While most of us are on summer holiday, one thing still pulls us to the screen: the World Cup. And this week it happened again – the thing that always leaves the pundits speechless. Germany – four-time world champions, packed with stars from Europe's biggest clubs – were knocked out by Paraguay, who had scraped through as third in their group. Shortly after, Morocco sent the Netherlands home. Both matches were decided on penalties. And both times, the most tightly-knit team was left standing.
It is tempting to call it a coincidence. But the pattern is older than this week's results. Football history is full of star teams that never became teams – Real Madrid's famous Galácticos bought the world's best players and still ran dry of trophies. And the reverse: Denmark in 1992. None of those players were the best in the world. But they were the best in the world at being a team.
What is striking is how precisely the same pattern repeats at work. Five experts do not automatically make an expert team. You can gather the sharpest specialists in one department and still watch them get overtaken by a less glamorous team that simply makes each other better. Competencies do not add up – they have to play together before they become anything.
Just look at the penalty shootout. It looks like an individual discipline: one player, one ball, one goal. But what decides it is everything around it. The calm to walk up there because you know the team is behind you – whatever the outcome. The safety to take responsibility, because a missed penalty will not make you the scapegoat. That is psychological safety in its purest form: the performance is individual, but the courage is collective.
Your workday has penalty shootouts too. The presentation to the board. The deadline that suddenly moves. The customer pushing on the phone. In those moments, it is not decided by how skilled each person is – but by whether they dare to take the shot, and whether the rest of the team is standing behind them. Cohesion is not about having a nice time together. It is about being able to count on each other when it matters.
And here is the good news: cohesion is not a stroke of luck. It is built – through small, repeated occasions to collaborate on something concrete where success requires one another. Not through speeches about cohesion, but through action. Every time one person reaches out and another catches it, a stone is laid in the foundation.
It also requires knowing your roles – and your shared direction. Most teams do not stumble over a lack of talent, but over the same five obstacles: trust, conflict, commitment, accountability and focus. Paraguay did not beat Germany because they had better legs. They beat them because all eleven knew exactly what to do – and trusted the other ten to do the same.
And as a leader? You set the tone. If a missed penalty costs a place on the team, nobody volunteers to take the next one. If mistakes are treated as shared learning instead, you grow players who dare to take responsibility when it is hardest. That is the difference between a team playing not to lose – and a team playing to win.
Stars decide matches. Cohesion decides tournaments. So next time you put together a project, a department or just next week's rota, remember this week's lesson from the World Cup: it is not the eleven best who win. It is the best eleven. Shall we play ball?
Frequently asked questions
Why do tightly-knit teams often beat star teams?

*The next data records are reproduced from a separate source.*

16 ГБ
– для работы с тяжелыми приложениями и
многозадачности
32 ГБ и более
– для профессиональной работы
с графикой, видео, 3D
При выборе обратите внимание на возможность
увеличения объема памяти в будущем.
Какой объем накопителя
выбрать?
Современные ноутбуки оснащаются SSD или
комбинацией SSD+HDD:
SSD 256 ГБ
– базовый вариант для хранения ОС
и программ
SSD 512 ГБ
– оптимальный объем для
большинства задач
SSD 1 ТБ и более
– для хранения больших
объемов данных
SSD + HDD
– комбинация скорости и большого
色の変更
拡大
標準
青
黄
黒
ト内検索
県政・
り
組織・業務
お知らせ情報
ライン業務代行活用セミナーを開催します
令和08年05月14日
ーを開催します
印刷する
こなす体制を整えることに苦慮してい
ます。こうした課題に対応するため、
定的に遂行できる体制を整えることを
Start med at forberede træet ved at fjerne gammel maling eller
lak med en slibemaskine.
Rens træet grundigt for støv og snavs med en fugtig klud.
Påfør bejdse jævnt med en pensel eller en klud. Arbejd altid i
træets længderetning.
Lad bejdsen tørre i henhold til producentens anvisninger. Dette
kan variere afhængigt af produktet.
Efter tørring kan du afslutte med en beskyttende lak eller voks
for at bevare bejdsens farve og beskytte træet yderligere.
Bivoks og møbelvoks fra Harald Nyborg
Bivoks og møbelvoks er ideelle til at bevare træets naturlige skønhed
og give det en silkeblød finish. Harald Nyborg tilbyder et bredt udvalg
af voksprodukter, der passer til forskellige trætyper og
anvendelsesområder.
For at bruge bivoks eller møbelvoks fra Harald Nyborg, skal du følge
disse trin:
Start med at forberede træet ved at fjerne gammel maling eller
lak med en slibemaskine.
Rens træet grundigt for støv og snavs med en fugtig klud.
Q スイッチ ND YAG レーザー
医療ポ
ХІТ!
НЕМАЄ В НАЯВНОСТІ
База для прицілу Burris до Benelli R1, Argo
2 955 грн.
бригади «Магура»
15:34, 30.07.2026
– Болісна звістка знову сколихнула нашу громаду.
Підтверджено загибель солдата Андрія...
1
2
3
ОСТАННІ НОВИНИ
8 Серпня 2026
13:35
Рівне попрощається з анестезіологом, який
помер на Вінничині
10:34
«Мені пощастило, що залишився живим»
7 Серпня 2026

Because team performance is not the sum of individual competencies but the product of how they interact. A tightly-knit team plays to each other's strengths, covers each other's weaknesses and keeps its calm under pressure – while a star line-up without cohesion is often eleven one-person businesses in the same shirt.
What can a work team learn from a penalty shootout?
That even the most individual performances are collective. The person taking the shot performs best with a team at their back, where a mistake does not make anyone a scapegoat. Psychological safety is the precondition for anyone daring to take responsibility when the pressure peaks.
How do you build cohesion in a team of strong individualists?
Through concrete, shared tasks where success requires one another – not through speeches about cohesion. Create small, repeated occasions to collaborate, make roles and shared direction clear, and treat mistakes as shared learning. Cohesion is built through action.
Are team-building exercises enough to create cohesion?
A single day of exercises can open doors, but cohesion is built in everyday work: in how you run meetings, share information and catch each other's mistakes. Choose efforts that change the everyday interplay – not just the mood of one afternoon.